Otra de las características del intervencionismo es la injusticia, la arbitrariedad y el caos de la coacción. El ejemplo del copago lo prueba claramente. Si los ricos tuvieran que pagar más por los medicamentos, por ejemplo, el mismo razonamiento podría aplicarse a muchos otros pagos, oficiales o no, públicos o privados, que no distinguen entre los ciudadanos: además de la patente dificultad de definir quiénes son exactamente los que más tienen o más ganan, o los ricos (la suma de sus bienes, los activos, el patrimonio, el salario, la renta, etc.), ¿por qué no pagan proporcionalmente más los más ricos por el gas, el agua o la luz, o cuando superan los límites de velocidad, obtienen el DNI o el pasaporte, acuden a un notario o registrador, aparcan en sitios prohibidos, o echan gasolina?

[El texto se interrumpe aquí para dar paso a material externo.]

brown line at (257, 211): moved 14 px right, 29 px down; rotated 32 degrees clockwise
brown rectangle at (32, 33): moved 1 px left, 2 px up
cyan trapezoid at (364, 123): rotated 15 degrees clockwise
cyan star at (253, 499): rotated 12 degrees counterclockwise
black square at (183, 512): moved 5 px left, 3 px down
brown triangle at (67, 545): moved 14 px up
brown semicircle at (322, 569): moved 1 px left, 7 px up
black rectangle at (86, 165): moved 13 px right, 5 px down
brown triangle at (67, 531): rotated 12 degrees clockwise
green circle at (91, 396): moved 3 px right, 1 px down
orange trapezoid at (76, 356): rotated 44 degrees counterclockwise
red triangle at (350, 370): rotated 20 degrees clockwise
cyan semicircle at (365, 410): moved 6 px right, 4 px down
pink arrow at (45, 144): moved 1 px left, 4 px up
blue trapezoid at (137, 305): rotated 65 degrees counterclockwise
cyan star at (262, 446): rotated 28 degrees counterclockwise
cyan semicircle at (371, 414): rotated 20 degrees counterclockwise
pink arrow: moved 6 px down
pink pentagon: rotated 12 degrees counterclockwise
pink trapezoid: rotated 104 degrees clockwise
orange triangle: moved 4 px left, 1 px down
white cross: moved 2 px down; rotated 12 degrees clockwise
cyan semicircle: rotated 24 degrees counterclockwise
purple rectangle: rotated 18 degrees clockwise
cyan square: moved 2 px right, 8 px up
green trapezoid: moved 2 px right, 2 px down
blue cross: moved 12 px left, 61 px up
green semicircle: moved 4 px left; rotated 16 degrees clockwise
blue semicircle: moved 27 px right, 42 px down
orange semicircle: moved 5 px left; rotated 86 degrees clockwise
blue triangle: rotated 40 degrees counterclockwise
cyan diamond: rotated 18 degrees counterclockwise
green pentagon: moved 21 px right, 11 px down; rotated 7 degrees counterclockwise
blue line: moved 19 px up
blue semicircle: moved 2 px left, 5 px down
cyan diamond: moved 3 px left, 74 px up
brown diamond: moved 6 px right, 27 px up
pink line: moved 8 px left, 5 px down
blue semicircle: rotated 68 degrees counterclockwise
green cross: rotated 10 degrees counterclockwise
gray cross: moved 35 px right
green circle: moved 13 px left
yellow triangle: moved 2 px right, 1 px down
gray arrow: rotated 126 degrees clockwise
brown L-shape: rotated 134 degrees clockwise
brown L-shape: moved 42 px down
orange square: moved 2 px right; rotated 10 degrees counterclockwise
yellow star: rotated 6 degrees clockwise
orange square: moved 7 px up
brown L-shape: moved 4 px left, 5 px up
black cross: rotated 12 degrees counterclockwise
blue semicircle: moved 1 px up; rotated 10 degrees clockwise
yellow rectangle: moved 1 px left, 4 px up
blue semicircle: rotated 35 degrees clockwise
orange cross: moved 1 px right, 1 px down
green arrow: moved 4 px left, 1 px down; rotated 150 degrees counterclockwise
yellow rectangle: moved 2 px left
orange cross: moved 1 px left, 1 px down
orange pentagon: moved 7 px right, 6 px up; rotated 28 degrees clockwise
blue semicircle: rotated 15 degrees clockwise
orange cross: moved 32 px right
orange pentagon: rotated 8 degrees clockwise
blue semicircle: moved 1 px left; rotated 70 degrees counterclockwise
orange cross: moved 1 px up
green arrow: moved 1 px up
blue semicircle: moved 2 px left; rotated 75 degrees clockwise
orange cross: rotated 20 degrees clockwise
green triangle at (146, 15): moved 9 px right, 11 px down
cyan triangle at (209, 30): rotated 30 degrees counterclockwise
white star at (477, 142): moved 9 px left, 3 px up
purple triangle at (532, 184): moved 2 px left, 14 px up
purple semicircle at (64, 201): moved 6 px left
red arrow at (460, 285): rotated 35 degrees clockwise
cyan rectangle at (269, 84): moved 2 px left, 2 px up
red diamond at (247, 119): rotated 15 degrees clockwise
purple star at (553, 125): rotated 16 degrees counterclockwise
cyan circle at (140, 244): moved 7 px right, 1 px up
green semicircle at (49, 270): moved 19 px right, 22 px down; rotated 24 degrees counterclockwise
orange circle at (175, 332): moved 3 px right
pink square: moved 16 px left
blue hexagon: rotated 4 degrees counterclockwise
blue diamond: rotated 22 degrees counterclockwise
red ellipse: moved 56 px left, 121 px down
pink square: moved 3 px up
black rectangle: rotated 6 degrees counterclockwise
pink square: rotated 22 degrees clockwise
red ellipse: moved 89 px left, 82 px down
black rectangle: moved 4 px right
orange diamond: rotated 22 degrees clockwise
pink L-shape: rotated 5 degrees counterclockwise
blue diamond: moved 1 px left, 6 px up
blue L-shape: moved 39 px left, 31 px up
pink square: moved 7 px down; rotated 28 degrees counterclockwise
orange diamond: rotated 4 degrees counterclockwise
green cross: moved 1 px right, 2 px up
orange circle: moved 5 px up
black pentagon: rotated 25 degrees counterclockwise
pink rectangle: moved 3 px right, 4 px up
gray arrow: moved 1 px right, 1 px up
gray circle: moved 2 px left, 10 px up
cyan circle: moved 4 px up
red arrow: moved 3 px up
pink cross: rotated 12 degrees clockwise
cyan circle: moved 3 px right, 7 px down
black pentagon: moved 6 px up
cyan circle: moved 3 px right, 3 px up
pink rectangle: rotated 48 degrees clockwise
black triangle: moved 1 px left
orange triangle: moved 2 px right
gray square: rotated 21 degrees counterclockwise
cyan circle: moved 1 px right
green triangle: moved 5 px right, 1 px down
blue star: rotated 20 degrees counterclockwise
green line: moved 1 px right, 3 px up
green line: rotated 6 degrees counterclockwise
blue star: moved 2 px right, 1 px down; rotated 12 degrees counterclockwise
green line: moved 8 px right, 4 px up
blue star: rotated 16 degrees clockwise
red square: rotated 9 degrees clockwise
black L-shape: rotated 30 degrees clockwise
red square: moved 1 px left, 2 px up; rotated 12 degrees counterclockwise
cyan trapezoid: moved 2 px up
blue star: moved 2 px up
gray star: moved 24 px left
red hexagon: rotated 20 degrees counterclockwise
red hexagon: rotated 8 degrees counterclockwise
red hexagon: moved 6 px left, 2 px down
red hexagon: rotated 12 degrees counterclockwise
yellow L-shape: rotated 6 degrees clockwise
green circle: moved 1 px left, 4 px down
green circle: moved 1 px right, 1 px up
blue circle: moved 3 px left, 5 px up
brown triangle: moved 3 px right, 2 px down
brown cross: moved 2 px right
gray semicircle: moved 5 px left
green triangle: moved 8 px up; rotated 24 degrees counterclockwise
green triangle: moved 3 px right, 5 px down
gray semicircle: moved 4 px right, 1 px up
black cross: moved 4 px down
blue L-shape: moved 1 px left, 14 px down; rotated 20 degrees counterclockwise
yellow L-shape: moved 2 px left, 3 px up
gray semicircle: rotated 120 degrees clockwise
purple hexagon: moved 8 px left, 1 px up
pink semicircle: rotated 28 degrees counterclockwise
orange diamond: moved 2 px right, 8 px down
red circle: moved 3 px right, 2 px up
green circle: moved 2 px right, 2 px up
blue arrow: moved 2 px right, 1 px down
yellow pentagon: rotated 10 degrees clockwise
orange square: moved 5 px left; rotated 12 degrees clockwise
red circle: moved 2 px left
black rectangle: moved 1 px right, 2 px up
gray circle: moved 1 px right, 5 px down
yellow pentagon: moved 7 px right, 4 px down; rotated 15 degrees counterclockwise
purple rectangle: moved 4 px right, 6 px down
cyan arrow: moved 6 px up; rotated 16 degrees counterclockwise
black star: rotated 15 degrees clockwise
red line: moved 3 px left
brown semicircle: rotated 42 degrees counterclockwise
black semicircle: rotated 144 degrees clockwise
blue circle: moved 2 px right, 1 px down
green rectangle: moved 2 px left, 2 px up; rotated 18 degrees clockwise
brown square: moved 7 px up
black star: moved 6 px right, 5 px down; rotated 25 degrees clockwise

No hay que olvidar, asimismo, que los ricos son un bonito señuelo para lo que importa al poder, que es someter a la población. Como los ricos son pocos por definición, y además no les importa nada una sanidad pública que no suelen utilizar ni unos medicamentos que pueden pagar sin reparos, aquí la única forma de que el copago tuviera algún efecto sería, como siempre, descargar su peso sobre la mayoría del pueblo, las llamadas clases medias.
Por último, una de las muestras de la desmoralización que provoca el intervencionismo es que anima el fraude. Si ya existe en una importante dimensión en los servicios públicos, no quiero ni pensar en cómo se extendería si la (inflada) burocracia empieza a discriminar entre los ciudadanos en su acceso a los servicios públicos y a castigarlos todavía más en función de su renta.
Post-scriptum. Terminado este artículo me entero de la airada reacción socialista ante la reforma judicial que plantea el pago de tasas si se quiere recurrir en segunda instancia. Alfred l’Écoutant rasgó sus vestiduras clamando por el retroceso en los "derechos" y la "discriminación" en contra de los pobres. Ignoro si se refería a los pobres que no tienen derecho a comprar leche y azúcar a precios más bajos que los que pagan los ricos, o a los pobres que están discriminados porque las políticas socialistas los han dejado sin trabajo.